Les actions d’Antoine Court, d’abord centrées sur le Languedoc et les Cévennes, rayonnent graduellement :

  • Le modèle synodal et le séminaire de Lausanne sont copiés par les communautés protestantes de Guyenne, du Dauphiné, du Poitou.
  • La diaspora huguenote en Europe entretient des liens ténus avec ces Églises du Désert restructurées.
  • L’évolution du protestantisme français moderne doit beaucoup à ce maillage initié par Court – On estime que dans la seconde moitié du XVIIIe siècle, plus de 400 assemblées régulières fonctionnent en Languedoc et Cévennes, alors qu’elles étaient à peine 40 vingt ans plus tôt (source : J. Baublé, Histoire générale du protestantisme français).

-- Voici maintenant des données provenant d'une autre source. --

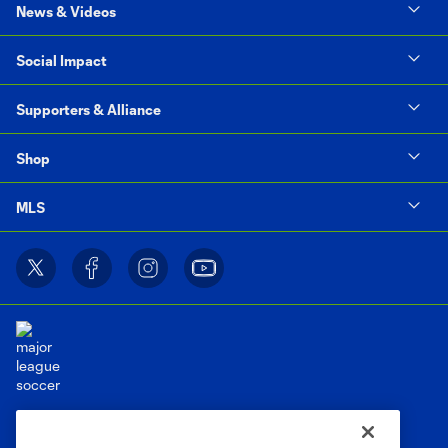
News & Videos
Social Impact
Supporters & Alliance
Shop
MLS
Terms of Service
Privacy Policy
Do Not Sell or Share My Personal Information
Cookies Settings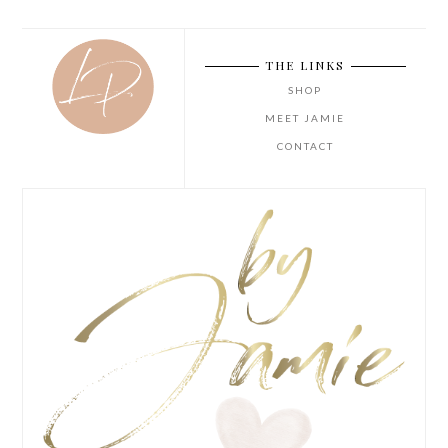
THE LINKS
SHOP
MEET JAMIE
CONTACT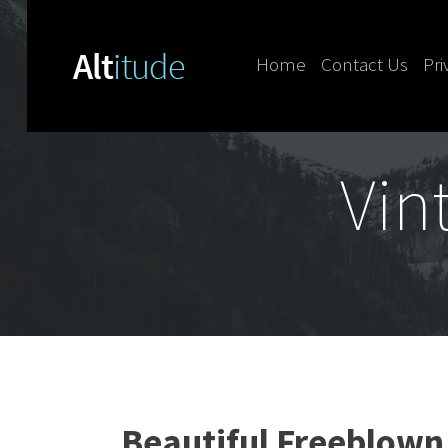
Home
Contact Us
Pri
Skip to content
Vin
Beautiful Freeblown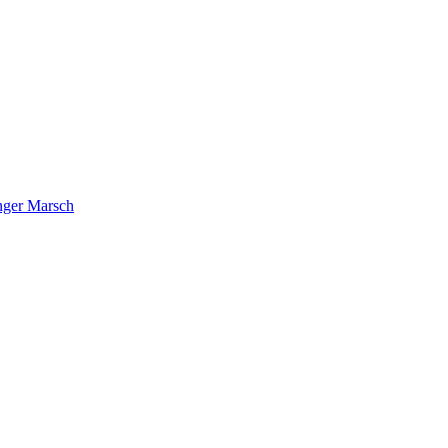
nger Marsch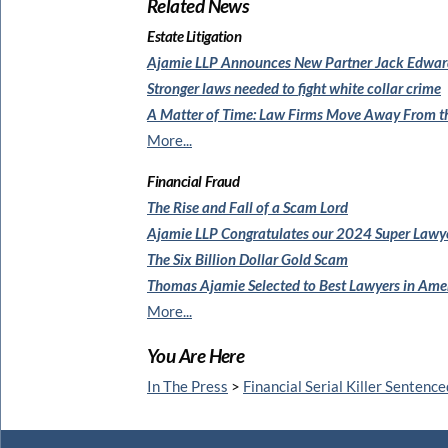
Related News
Estate Litigation
Ajamie LLP Announces New Partner Jack Edwar
Stronger laws needed to
fight white collar crime
A Matter of Time: Law Firms
Move Away From th
More...
Financial Fraud
The Rise and Fall of a Scam Lord
Ajamie LLP Congratulates
our 2024 Super Lawy
The Six Billion Dollar Gold Scam
Thomas Ajamie Selected to
Best Lawyers in Am
More...
You Are Here
In The Press
>
Financial Serial Killer Sentence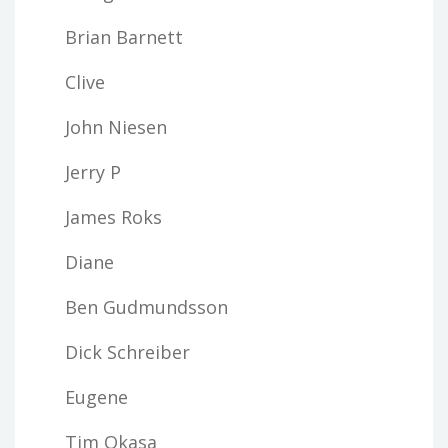
Brian Barnett
Clive
John Niesen
Jerry P
James Roks
Diane
Ben Gudmundsson
Dick Schreiber
Eugene
Tim Okasa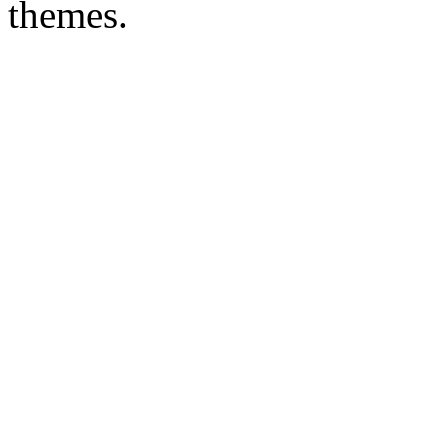
themes.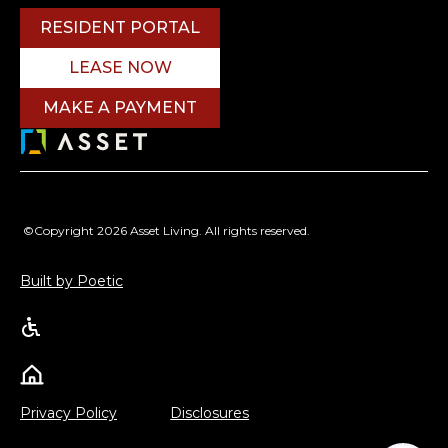
RESIDENT PORTAL
LEASE NOW
MAKE A PAYMENT
©Copyright 2026 Asset Living. All rights reserved.
Built by Poetic
Privacy Policy
Disclosures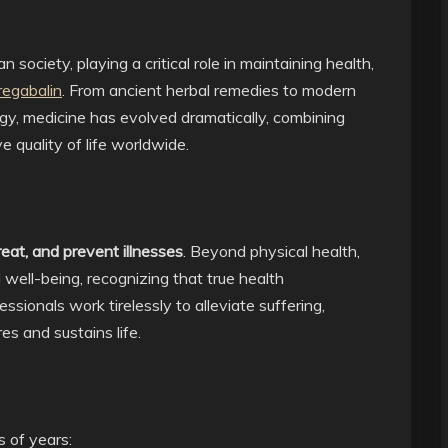
n society, playing a critical role in maintaining health,
regabalin
. From ancient herbal remedies to modern
y, medicine has evolved dramatically, combining
 quality of life worldwide.
reat, and prevent illnesses
. Beyond physical health,
well-being, recognizing that true health
ionals work tirelessly to alleviate suffering,
es and sustains life.
s of years: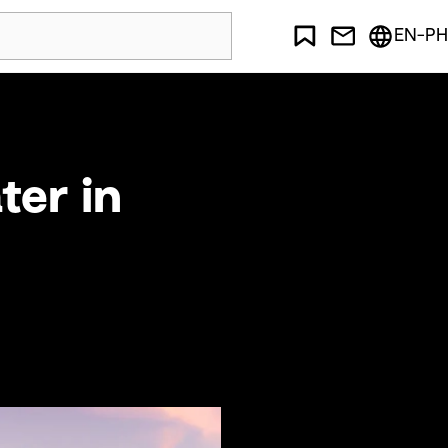
EN-PH
ter in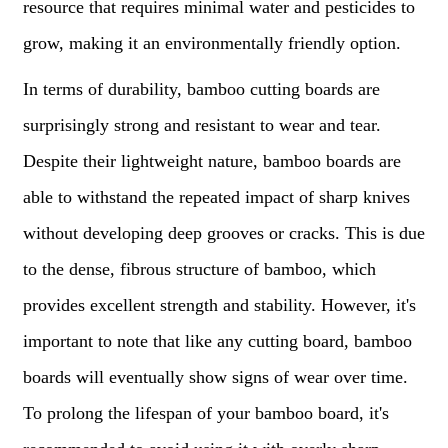
resource that requires minimal water and pesticides to
grow, making it an environmentally friendly option.
In terms of durability, bamboo cutting boards are
surprisingly strong and resistant to wear and tear.
Despite their lightweight nature, bamboo boards are
able to withstand the repeated impact of sharp knives
without developing deep grooves or cracks. This is due
to the dense, fibrous structure of bamboo, which
provides excellent strength and stability. However, it's
important to note that like any cutting board, bamboo
boards will eventually show signs of wear over time.
To prolong the lifespan of your bamboo board, it's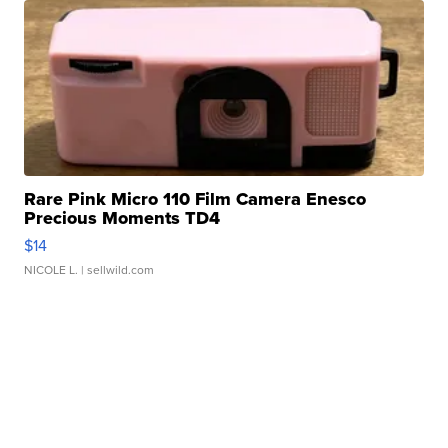
Rare Pink Micro 110 Film Camera Enesco
Precious Moments TD4
$14
NICOLE L.
| sellwild.com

En 1751, un an avant la mort de Court, la première ordonnance royale se montre encline à la tolérance envers les nouveau-nés protestants : un signe d’évolution de la société, et d’une présence protestante qui, grâce à Court, n’a jamais totalement disparu du paysage languedocien.

Héritage spirituel et traces vivantes aujourd’hui

Le terme « Églises du Désert » résonne encore dans les pasteurs, les anciens et les croyants du Languedoc. La structure presbytérienne-synodale, la fidélité à l’étude biblique, la vie communautaire discrète mais solide : tout cela doit à Antoine Court.

  • Des synodes régionaux aux groupes de maison, la trace de la discipline et de la collégialité demeure.
  • Le Musée du Désert à Mialet recueille et présente l’héritage matériel et moral de cette période et de ses acteurs, Court en tête.
  • Des témoignages écrits et oraux transmis de génération en génération, font du nom de Court l’un des « patrons » de la Résistance protestante, au même titre que Pierre Viret ou Jean Calvin.

La reconstruction initiée par Antoine Court ne fut pas seulement institutionnelle : elle fut celle d’une espérance, discrète mais obstinée. Un travail de patience, de discernement, d’organisation fraternelle. En redonnant souffle et ossature aux Églises du Désert, il a permis à ces terres du Midi non seulement de survivre, mais d’inspirer, encore aujourd’hui, dans les creux de nos vallées.